**Problem to solve**
Please quote exactly the lines below from the line containing "37: (445, 134, 2.68)" to the line containing "48: (604, 179, 2.59)", both lines included, and nothing else.

**Extracted information**
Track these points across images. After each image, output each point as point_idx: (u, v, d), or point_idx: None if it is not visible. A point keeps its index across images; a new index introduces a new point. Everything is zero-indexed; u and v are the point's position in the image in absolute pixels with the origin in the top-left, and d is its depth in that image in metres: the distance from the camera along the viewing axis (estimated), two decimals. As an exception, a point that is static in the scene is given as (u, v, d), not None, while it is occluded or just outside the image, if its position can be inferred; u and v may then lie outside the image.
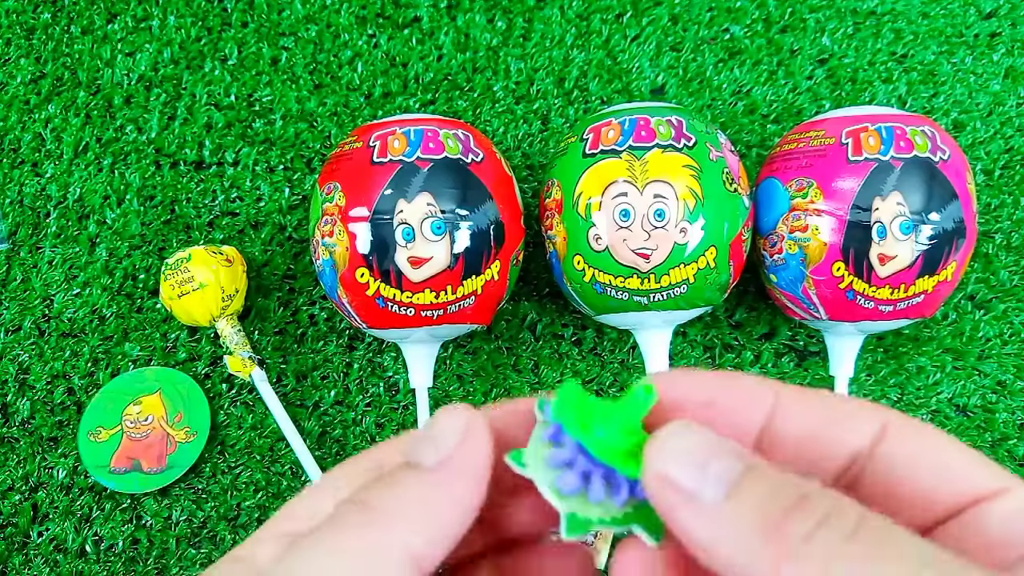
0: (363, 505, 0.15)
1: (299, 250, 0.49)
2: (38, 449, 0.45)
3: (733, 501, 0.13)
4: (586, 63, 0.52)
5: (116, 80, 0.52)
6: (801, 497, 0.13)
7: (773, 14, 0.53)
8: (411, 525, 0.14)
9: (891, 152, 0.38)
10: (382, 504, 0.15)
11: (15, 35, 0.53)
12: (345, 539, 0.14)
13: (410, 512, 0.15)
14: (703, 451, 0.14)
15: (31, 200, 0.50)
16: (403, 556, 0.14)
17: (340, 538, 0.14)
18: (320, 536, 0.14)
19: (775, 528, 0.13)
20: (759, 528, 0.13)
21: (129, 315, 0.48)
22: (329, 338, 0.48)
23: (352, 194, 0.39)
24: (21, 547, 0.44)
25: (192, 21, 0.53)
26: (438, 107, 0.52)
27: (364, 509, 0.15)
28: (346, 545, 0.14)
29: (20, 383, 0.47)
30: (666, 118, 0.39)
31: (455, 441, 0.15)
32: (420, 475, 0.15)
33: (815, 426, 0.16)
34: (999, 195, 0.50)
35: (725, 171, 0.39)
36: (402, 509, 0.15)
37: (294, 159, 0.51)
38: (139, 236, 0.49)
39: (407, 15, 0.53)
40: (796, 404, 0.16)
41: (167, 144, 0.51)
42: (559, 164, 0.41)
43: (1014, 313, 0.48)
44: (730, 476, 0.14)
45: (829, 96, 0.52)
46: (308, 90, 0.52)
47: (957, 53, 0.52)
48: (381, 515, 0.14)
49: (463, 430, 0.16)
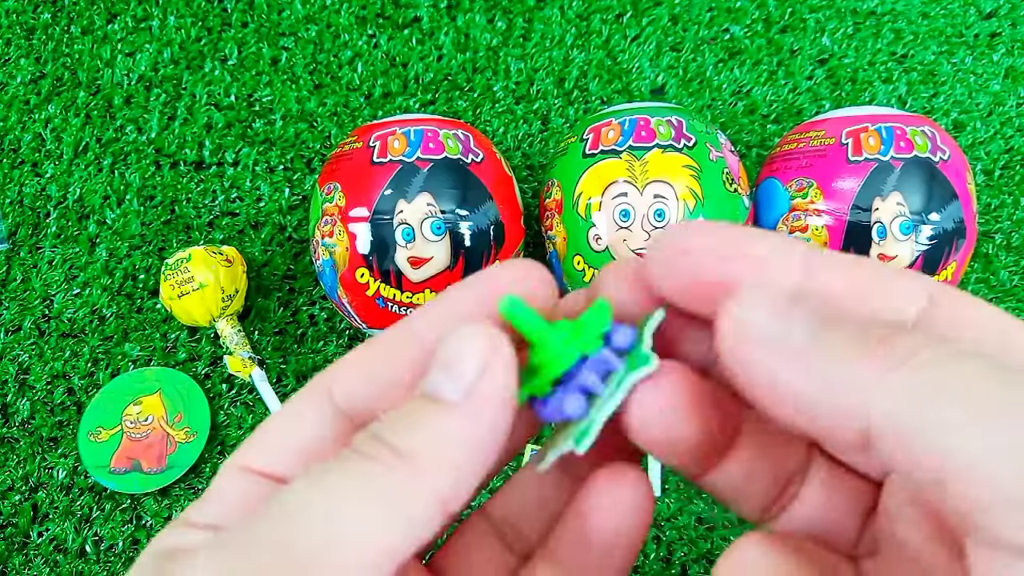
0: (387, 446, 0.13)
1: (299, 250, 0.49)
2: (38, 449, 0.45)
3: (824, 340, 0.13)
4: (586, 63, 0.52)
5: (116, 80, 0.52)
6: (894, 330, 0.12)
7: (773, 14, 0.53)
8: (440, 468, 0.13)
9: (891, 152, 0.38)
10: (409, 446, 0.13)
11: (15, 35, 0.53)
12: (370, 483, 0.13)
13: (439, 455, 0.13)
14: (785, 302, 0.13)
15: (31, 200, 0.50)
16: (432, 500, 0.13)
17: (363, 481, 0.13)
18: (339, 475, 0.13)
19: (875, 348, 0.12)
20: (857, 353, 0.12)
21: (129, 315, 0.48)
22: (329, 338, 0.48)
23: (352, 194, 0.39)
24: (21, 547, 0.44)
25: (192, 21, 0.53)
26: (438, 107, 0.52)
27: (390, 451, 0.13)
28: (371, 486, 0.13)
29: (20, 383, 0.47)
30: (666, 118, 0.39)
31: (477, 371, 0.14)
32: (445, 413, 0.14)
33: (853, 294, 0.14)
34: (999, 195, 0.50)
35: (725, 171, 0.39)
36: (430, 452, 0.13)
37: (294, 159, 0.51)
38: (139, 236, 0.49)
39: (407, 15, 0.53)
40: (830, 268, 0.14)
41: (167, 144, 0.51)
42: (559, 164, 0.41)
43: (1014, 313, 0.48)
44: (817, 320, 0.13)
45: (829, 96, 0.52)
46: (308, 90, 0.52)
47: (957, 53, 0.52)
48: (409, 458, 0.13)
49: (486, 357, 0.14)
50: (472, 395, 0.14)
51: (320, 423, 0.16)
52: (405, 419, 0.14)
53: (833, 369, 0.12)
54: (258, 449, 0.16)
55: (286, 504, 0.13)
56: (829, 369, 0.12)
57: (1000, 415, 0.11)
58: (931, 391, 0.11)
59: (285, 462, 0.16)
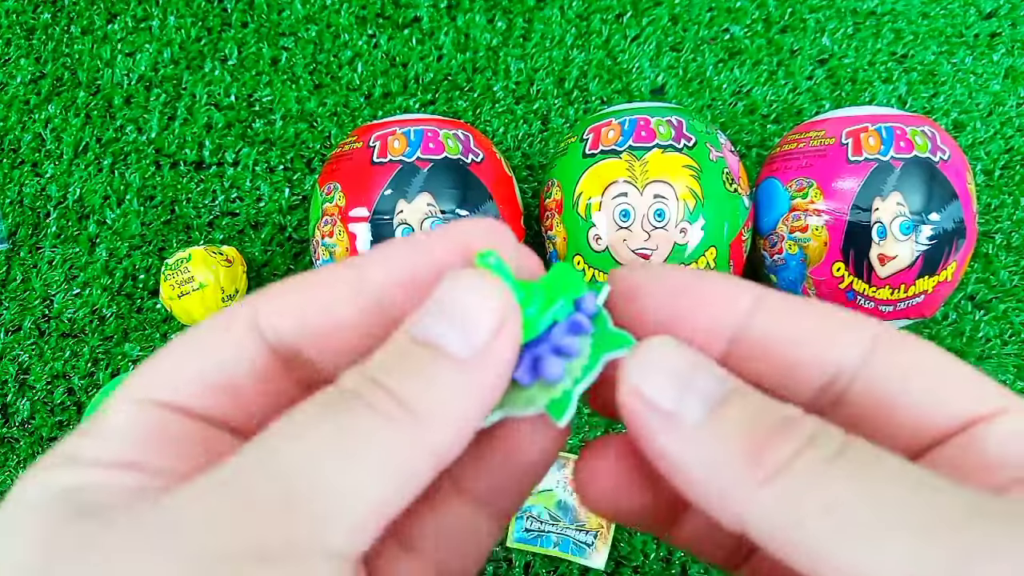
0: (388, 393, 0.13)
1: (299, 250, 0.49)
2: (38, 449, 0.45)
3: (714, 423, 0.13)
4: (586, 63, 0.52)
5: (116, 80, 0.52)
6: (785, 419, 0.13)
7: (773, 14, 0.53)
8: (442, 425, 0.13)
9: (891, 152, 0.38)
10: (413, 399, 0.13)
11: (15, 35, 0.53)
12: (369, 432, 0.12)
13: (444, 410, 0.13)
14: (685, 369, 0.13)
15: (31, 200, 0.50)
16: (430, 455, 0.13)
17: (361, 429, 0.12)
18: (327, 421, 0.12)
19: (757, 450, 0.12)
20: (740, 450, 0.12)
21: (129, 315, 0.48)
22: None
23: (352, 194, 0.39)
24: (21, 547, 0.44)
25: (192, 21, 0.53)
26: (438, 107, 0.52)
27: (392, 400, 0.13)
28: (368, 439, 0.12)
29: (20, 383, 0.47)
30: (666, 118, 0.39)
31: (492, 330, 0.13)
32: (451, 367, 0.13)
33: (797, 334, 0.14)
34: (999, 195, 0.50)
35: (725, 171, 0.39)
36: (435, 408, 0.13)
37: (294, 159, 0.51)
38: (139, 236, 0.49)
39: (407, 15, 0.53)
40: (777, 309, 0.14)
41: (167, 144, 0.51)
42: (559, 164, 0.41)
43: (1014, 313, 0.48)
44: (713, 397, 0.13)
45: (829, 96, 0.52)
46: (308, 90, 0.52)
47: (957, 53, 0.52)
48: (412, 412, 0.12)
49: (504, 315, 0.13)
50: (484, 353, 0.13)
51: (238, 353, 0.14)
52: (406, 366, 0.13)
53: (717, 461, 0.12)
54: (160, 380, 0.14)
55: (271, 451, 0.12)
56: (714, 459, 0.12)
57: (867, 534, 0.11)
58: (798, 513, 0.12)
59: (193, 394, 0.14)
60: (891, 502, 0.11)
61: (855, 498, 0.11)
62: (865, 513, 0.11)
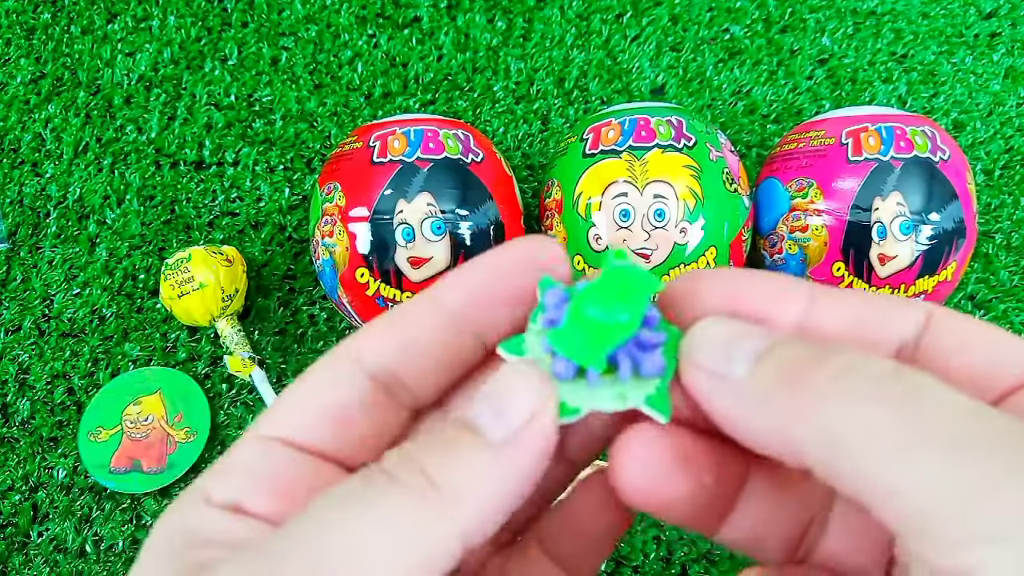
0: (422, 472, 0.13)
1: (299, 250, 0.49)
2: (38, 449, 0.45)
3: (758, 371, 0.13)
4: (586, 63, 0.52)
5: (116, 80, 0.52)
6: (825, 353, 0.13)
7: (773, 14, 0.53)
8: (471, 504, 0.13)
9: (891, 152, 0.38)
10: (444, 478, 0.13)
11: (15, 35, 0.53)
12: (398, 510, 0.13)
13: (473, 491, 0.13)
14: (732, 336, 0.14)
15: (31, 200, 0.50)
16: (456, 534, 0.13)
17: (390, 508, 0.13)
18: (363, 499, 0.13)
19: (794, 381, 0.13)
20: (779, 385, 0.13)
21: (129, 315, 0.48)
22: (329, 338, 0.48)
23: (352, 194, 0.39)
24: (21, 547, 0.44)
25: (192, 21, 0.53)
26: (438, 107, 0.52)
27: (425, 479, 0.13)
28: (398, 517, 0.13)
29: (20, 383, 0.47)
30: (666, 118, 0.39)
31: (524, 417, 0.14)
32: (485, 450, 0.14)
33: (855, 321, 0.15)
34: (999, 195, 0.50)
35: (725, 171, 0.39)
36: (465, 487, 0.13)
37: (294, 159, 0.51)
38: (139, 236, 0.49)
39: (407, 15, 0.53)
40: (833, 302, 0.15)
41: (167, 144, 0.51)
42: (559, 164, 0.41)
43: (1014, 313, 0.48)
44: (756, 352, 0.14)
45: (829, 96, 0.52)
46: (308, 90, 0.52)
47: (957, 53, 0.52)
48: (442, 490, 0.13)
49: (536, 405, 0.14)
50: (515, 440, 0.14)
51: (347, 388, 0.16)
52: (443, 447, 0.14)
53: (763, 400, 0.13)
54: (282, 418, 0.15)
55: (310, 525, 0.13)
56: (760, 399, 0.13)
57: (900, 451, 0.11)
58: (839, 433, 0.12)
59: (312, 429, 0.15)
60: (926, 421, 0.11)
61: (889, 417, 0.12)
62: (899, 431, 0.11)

---

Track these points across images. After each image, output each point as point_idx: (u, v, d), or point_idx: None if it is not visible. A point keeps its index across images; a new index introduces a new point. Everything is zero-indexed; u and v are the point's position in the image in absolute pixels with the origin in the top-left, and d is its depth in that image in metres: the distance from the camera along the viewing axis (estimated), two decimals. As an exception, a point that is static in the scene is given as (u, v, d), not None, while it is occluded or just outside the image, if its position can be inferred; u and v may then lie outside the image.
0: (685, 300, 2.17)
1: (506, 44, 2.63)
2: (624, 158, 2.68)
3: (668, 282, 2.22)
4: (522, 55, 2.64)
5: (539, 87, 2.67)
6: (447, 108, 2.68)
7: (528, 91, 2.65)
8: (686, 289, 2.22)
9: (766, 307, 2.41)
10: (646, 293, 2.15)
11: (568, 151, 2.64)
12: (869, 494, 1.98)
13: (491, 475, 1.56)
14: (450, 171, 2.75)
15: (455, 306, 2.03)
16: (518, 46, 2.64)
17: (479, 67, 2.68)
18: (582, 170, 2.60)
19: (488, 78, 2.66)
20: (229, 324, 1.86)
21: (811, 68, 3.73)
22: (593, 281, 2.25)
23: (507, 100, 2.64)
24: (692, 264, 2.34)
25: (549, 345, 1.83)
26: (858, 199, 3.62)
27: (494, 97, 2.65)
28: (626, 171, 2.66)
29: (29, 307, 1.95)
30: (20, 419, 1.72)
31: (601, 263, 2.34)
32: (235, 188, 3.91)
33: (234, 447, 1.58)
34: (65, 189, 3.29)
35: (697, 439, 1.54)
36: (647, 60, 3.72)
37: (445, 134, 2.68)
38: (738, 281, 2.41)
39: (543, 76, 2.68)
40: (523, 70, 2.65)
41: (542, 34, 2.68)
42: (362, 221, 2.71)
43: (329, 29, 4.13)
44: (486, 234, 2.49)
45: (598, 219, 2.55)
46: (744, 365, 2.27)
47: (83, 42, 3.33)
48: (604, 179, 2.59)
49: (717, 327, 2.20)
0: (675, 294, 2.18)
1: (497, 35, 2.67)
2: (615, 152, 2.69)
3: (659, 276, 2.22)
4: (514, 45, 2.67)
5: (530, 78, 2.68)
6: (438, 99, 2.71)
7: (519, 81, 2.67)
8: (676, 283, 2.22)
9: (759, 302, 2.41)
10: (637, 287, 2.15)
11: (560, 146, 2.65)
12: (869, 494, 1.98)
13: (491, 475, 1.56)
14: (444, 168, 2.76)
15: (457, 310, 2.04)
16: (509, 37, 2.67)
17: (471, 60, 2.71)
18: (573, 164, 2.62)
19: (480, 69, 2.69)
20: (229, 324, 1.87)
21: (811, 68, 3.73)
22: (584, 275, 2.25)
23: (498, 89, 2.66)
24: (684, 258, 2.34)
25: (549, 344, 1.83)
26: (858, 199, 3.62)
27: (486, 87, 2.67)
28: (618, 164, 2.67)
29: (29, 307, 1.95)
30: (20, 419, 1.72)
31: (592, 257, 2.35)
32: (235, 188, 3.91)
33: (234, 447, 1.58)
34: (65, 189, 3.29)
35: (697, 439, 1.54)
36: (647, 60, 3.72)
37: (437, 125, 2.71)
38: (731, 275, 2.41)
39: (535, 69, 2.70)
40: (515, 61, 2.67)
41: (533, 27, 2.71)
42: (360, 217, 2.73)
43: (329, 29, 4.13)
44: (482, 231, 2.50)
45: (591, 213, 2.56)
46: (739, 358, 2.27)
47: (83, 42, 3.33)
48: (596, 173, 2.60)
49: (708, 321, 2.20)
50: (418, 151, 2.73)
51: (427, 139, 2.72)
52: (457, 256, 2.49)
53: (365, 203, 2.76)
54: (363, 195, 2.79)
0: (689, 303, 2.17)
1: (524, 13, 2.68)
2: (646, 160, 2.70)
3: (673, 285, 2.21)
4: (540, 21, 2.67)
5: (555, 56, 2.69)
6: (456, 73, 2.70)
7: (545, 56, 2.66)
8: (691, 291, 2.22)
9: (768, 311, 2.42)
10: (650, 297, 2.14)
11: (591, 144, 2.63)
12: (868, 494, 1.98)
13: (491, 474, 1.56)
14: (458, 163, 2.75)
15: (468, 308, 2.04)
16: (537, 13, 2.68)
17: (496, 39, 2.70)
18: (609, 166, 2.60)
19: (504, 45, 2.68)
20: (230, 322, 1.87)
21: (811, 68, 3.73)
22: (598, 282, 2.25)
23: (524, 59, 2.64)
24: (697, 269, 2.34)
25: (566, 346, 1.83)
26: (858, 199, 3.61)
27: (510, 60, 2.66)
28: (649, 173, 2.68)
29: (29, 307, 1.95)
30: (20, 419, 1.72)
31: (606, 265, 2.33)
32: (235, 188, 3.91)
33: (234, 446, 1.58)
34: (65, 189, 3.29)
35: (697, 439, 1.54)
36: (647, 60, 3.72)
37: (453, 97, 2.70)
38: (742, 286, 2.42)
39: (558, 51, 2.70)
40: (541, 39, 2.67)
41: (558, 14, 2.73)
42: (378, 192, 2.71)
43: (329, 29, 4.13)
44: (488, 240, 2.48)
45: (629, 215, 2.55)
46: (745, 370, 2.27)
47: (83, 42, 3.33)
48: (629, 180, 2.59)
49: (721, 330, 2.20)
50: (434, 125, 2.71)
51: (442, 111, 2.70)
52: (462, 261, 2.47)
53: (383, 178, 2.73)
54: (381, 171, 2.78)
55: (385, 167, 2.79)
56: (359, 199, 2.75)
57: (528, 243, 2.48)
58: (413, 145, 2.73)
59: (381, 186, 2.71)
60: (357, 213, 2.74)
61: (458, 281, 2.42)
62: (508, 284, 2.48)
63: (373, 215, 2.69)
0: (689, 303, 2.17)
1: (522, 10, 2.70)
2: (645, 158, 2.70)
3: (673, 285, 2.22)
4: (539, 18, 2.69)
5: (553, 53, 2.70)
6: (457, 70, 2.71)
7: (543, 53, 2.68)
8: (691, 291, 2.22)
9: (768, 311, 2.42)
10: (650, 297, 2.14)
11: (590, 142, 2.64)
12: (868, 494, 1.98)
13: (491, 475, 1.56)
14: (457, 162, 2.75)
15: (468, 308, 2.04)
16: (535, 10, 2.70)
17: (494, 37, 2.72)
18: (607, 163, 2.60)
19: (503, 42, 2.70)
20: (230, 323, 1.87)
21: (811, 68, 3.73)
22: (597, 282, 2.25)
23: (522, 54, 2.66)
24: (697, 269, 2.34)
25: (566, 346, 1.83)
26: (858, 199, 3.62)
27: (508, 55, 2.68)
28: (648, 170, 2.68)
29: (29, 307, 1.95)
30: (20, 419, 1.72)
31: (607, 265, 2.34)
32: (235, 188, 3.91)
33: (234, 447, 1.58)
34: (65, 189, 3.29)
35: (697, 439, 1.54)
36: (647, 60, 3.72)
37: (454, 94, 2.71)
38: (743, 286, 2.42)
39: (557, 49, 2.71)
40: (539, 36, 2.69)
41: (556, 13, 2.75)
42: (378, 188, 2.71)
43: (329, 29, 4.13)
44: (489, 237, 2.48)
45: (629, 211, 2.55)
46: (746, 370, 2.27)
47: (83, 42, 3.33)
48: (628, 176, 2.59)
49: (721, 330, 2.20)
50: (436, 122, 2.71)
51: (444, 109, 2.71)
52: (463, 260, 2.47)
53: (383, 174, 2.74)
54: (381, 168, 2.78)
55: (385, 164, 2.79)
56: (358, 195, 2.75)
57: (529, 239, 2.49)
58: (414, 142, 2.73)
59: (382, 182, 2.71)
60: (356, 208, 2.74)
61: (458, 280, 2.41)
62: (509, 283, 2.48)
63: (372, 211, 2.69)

**Expected output**
37: (445, 134, 2.68)
38: (738, 281, 2.41)
39: (543, 76, 2.68)
40: (523, 70, 2.65)
41: (542, 34, 2.68)
42: (362, 221, 2.71)
43: (329, 29, 4.13)
44: (486, 234, 2.49)
45: (598, 219, 2.55)
46: (744, 365, 2.27)
47: (83, 42, 3.33)
48: (604, 179, 2.59)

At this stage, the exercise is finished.